U.S. Blocks Import Of ‘Frankenfish’ Salmon Until Labeling Guidelines Are Set
Posted On Feb 22, 2016
Last November, the U.S. Food and Drug Administration gave the first-ever approval of a genetically engineered (GE) Atlantic salmon for human consumption. Since then, critics have had plenty to say about GE Atlantic salmon, dubbed ‘Frankenfish’, which is described as having a gene from a faster-growing Pacific salmon and a gene from another fish that allow year-round growth. After much debate, the FDA announced earlier this month that it would block all imports of AquaBounty’s recently approved GE salmon until the agency has determined how to label the unusual product.
Last month Senator Murkowski, an Alaskan politician, secured a provision in the spending bill that blocks the FDA from introducing GE salmon into the market until it publishes labeling guidelines.
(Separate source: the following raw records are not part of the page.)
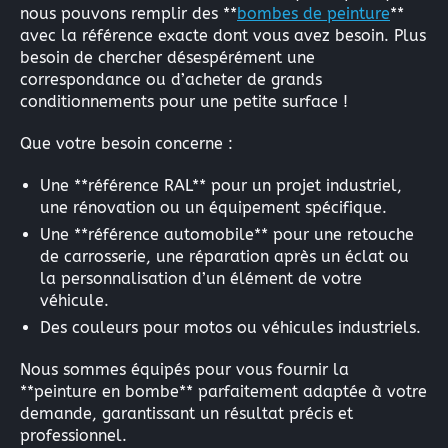
nous pouvons remplir des **
bombes de peinture
**
avec la référence exacte dont vous avez besoin. Plus
besoin de chercher désespérément une
correspondance ou d’acheter de grands
conditionnements pour une petite surface !
Que votre besoin concerne :
Une **référence RAL** pour un projet industriel,
une rénovation ou un équipement spécifique.
Une **référence automobile** pour une retouche
de carrosserie, une réparation après un éclat ou
la personnalisation d’un élément de votre
véhicule.
Des couleurs pour motos ou véhicules industriels.
Nous sommes équipés pour vous fournir la
**peinture en bombe** parfaitement adaptée à votre
demande, garantissant un résultat précis et
professionnel.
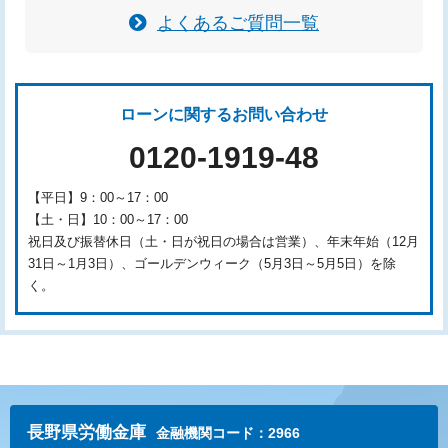
よくあるご質問一覧
ローンに関するお問い合わせ
0120-1919-48
【平日】9：00～17：00
【土・日】10：00～17：00
祝日及び振替休日（土・日が祝日の場合は営業）、年末年始（12月
31日～1月3日）、ゴールデンウィーク（5月3日～5月5日）を除
く。
長野県労働金庫
金融機関コード：2966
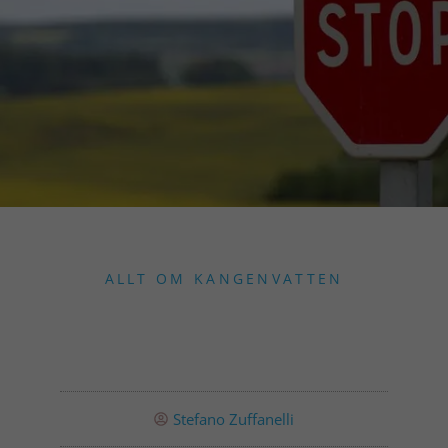
ALLT OM KANGENVATTEN
Stefano Zuffanelli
Now the agency must act on that directive so that consumers are better informed. “This GE salmon should not have been approved in the first place, but thanks to the efforts of Senator Murkowski, along with millions of Americans who voiced their opposition, the FDA is finally addressing at least one of the primary concerns with this product,” says Jaydee Hanson, senior policy analyst at Center for Food Safety.
Hanson would also like to see the FDA investigate the potential for environmental and economic damage to the native salmon and the communities who rely on them. “This is a huge step in our fight against ‘Frankenfish’,” said Murkowski. “It seems that the FDA has begun to listen and I hope this is a sign that the agency plans to develop these necessary guidelines.”